Task ▸
Would you please transcribe the entire listing exactly?

Source material ▸
===

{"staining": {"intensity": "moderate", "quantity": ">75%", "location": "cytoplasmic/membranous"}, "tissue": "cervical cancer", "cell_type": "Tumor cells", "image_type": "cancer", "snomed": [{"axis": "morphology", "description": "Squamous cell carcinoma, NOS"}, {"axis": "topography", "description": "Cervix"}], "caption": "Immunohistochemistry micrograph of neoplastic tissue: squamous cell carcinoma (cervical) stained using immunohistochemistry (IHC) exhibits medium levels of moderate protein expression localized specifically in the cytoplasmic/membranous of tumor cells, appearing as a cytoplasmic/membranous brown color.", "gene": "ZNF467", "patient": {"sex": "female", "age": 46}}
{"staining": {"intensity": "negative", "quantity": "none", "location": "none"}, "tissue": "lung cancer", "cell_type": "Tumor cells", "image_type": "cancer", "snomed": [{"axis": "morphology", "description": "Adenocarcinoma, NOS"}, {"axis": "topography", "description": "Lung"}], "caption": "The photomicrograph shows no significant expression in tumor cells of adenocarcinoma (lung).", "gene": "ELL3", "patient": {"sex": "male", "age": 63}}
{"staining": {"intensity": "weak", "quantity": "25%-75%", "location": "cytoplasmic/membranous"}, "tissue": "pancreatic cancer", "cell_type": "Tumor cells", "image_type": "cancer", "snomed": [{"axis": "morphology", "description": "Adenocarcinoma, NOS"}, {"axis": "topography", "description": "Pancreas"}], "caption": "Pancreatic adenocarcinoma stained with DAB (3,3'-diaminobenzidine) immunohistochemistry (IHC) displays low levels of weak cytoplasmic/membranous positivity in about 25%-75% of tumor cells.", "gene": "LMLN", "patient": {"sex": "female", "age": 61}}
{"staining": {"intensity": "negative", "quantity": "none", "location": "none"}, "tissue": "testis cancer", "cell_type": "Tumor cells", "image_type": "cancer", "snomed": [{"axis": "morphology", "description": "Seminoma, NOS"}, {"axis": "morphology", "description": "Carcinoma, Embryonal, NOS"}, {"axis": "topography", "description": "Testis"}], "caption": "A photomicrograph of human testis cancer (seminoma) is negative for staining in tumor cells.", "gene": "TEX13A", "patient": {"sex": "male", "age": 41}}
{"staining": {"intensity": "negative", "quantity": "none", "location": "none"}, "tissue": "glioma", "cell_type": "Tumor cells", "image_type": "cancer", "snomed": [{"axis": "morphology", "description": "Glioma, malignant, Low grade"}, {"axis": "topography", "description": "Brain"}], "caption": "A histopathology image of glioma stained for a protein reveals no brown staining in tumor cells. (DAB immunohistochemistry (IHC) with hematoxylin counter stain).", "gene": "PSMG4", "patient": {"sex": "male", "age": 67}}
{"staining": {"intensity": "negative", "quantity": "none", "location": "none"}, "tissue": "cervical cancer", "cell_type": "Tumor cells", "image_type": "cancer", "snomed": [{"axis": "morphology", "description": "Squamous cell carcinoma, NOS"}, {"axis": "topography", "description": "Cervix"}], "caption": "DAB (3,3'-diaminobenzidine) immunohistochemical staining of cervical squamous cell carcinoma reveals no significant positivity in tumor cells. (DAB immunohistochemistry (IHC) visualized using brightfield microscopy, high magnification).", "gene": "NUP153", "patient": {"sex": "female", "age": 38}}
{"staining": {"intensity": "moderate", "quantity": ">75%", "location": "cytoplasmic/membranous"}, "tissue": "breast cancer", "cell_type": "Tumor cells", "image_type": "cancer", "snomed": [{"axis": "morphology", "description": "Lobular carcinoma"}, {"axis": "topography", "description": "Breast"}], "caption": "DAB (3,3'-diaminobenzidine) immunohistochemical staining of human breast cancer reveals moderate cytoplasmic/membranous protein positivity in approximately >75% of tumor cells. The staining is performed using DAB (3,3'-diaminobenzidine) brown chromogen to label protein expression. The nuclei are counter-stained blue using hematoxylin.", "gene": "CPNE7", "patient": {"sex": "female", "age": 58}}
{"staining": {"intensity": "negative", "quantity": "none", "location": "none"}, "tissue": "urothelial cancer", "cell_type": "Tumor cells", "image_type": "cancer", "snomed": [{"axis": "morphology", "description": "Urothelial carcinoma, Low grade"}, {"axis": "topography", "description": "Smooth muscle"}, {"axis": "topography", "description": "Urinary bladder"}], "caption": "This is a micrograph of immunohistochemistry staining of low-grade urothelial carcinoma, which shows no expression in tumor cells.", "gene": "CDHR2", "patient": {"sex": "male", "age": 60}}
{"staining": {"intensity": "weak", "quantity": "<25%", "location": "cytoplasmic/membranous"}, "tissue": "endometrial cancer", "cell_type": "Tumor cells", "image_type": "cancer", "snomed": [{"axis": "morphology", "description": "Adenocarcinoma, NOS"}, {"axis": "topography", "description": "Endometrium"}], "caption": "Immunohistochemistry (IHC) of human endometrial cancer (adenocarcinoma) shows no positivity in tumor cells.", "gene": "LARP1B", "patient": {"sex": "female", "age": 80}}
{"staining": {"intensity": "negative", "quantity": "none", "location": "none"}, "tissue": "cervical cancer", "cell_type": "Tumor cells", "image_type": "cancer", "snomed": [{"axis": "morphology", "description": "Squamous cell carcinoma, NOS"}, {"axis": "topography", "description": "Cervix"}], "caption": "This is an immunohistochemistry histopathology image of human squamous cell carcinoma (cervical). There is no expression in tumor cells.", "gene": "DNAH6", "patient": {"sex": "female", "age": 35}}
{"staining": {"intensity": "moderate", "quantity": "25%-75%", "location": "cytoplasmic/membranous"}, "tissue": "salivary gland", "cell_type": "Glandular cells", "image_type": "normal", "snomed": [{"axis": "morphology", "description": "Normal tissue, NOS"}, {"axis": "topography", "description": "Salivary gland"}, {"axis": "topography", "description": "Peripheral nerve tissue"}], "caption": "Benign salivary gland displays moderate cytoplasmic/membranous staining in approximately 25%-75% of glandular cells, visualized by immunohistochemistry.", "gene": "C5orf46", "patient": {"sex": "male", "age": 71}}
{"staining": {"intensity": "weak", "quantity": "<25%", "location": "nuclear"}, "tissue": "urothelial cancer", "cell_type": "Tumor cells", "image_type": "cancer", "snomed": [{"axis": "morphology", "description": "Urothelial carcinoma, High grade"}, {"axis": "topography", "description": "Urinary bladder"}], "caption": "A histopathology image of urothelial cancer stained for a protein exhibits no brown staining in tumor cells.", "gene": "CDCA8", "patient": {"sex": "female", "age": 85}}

===

Written response ▸
{"staining": {"intensity": "moderate", "quantity": ">75%", "location": "cytoplasmic/membranous"}, "tissue": "cervical cancer", "cell_type": "Tumor cells", "image_type": "cancer", "snomed": [{"axis": "morphology", "description": "Squamous cell carcinoma, NOS"}, {"axis": "topography", "description": "Cervix"}], "caption": "Immunohistochemistry micrograph of neoplastic tissue: squamous cell carcinoma (cervical) stained using immunohistochemistry (IHC) exhibits medium levels of moderate protein expression localized specifically in the cytoplasmic/membranous of tumor cells, appearing as a cytoplasmic/membranous brown color.", "gene": "ZNF467", "patient": {"sex": "female", "age": 46}}
{"staining": {"intensity": "negative", "quantity": "none", "location": "none"}, "tissue": "lung cancer", "cell_type": "Tumor cells", "image_type": "cancer", "snomed": [{"axis": "morphology", "description": "Adenocarcinoma, NOS"}, {"axis": "topography", "description": "Lung"}], "caption": "The photomicrograph shows no significant expression in tumor cells of adenocarcinoma (lung).", "gene": "ELL3", "patient": {"sex": "male", "age": 63}}
{"staining": {"intensity": "weak", "quantity": "25%-75%", "location": "cytoplasmic/membranous"}, "tissue": "pancreatic cancer", "cell_type": "Tumor cells", "image_type": "cancer", "snomed": [{"axis": "morphology", "description": "Adenocarcinoma, NOS"}, {"axis": "topography", "description": "Pancreas"}], "caption": "Pancreatic adenocarcinoma stained with DAB (3,3'-diaminobenzidine) immunohistochemistry (IHC) displays low levels of weak cytoplasmic/membranous positivity in about 25%-75% of tumor cells.", "gene": "LMLN", "patient": {"sex": "female", "age": 61}}
{"staining": {"intensity": "negative", "quantity": "none", "location": "none"}, "tissue": "testis cancer", "cell_type": "Tumor cells", "image_type": "cancer", "snomed": [{"axis": "morphology", "description": "Seminoma, NOS"}, {"axis": "morphology", "description": "Carcinoma, Embryonal, NOS"}, {"axis": "topography", "description": "Testis"}], "caption": "A photomicrograph of human testis cancer (seminoma) is negative for staining in tumor cells.", "gene": "TEX13A", "patient": {"sex": "male", "age": 41}}
{"staining": {"intensity": "negative", "quantity": "none", "location": "none"}, "tissue": "glioma", "cell_type": "Tumor cells", "image_type": "cancer", "snomed": [{"axis": "morphology", "description": "Glioma, malignant, Low grade"}, {"axis": "topography", "description": "Brain"}], "caption": "A histopathology image of glioma stained for a protein reveals no brown staining in tumor cells. (DAB immunohistochemistry (IHC) with hematoxylin counter stain).", "gene": "PSMG4", "patient": {"sex": "male", "age": 67}}
{"staining": {"intensity": "negative", "quantity": "none", "location": "none"}, "tissue": "cervical cancer", "cell_type": "Tumor cells", "image_type": "cancer", "snomed": [{"axis": "morphology", "description": "Squamous cell carcinoma, NOS"}, {"axis": "topography", "description": "Cervix"}], "caption": "DAB (3,3'-diaminobenzidine) immunohistochemical staining of cervical squamous cell carcinoma reveals no significant positivity in tumor cells. (DAB immunohistochemistry (IHC) visualized using brightfield microscopy, high magnification).", "gene": "NUP153", "patient": {"sex": "female", "age": 38}}
{"staining": {"intensity": "moderate", "quantity": ">75%", "location": "cytoplasmic/membranous"}, "tissue": "breast cancer", "cell_type": "Tumor cells", "image_type": "cancer", "snomed": [{"axis": "morphology", "description": "Lobular carcinoma"}, {"axis": "topography", "description": "Breast"}], "caption": "DAB (3,3'-diaminobenzidine) immunohistochemical staining of human breast cancer reveals moderate cytoplasmic/membranous protein positivity in approximately >75% of tumor cells. The staining is performed using DAB (3,3'-diaminobenzidine) brown chromogen to label protein expression. The nuclei are counter-stained blue using hematoxylin.", "gene": "CPNE7", "patient": {"sex": "female", "age": 58}}
{"staining": {"intensity": "negative", "quantity": "none", "location": "none"}, "tissue": "urothelial cancer", "cell_type": "Tumor cells", "image_type": "cancer", "snomed": [{"axis": "morphology", "description": "Urothelial carcinoma, Low grade"}, {"axis": "topography", "description": "Smooth muscle"}, {"axis": "topography", "description": "Urinary bladder"}], "caption": "This is a micrograph of immunohistochemistry staining of low-grade urothelial carcinoma, which shows no expression in tumor cells.", "gene": "CDHR2", "patient": {"sex": "male", "age": 60}}
{"staining": {"intensity": "weak", "quantity": "<25%", "location": "cytoplasmic/membranous"}, "tissue": "endometrial cancer", "cell_type": "Tumor cells", "image_type": "cancer", "snomed": [{"axis": "morphology", "description": "Adenocarcinoma, NOS"}, {"axis": "topography", "description": "Endometrium"}], "caption": "Immunohistochemistry (IHC) of human endometrial cancer (adenocarcinoma) shows no positivity in tumor cells.", "gene": "LARP1B", "patient": {"sex": "female", "age": 80}}
{"staining": {"intensity": "negative", "quantity": "none", "location": "none"}, "tissue": "cervical cancer", "cell_type": "Tumor cells", "image_type": "cancer", "snomed": [{"axis": "morphology", "description": "Squamous cell carcinoma, NOS"}, {"axis": "topography", "description": "Cervix"}], "caption": "This is an immunohistochemistry histopathology image of human squamous cell carcinoma (cervical). There is no expression in tumor cells.", "gene": "DNAH6", "patient": {"sex": "female", "age": 35}}
{"staining": {"intensity": "moderate", "quantity": "25%-75%", "location": "cytoplasmic/membranous"}, "tissue": "salivary gland", "cell_type": "Glandular cells", "image_type": "normal", "snomed": [{"axis": "morphology", "description": "Normal tissue, NOS"}, {"axis": "topography", "description": "Salivary gland"}, {"axis": "topography", "description": "Peripheral nerve tissue"}], "caption": "Benign salivary gland displays moderate cytoplasmic/membranous staining in approximately 25%-75% of glandular cells, visualized by immunohistochemistry.", "gene": "C5orf46", "patient": {"sex": "male", "age": 71}}
{"staining": {"intensity": "weak", "quantity": "<25%", "location": "nuclear"}, "tissue": "urothelial cancer", "cell_type": "Tumor cells", "image_type": "cancer", "snomed": [{"axis": "morphology", "description": "Urothelial carcinoma, High grade"}, {"axis": "topography", "description": "Urinary bladder"}], "caption": "A histopathology image of urothelial cancer stained for a protein exhibits no brown staining in tumor cells.", "gene": "CDCA8", "patient": {"sex": "female", "age": 85}}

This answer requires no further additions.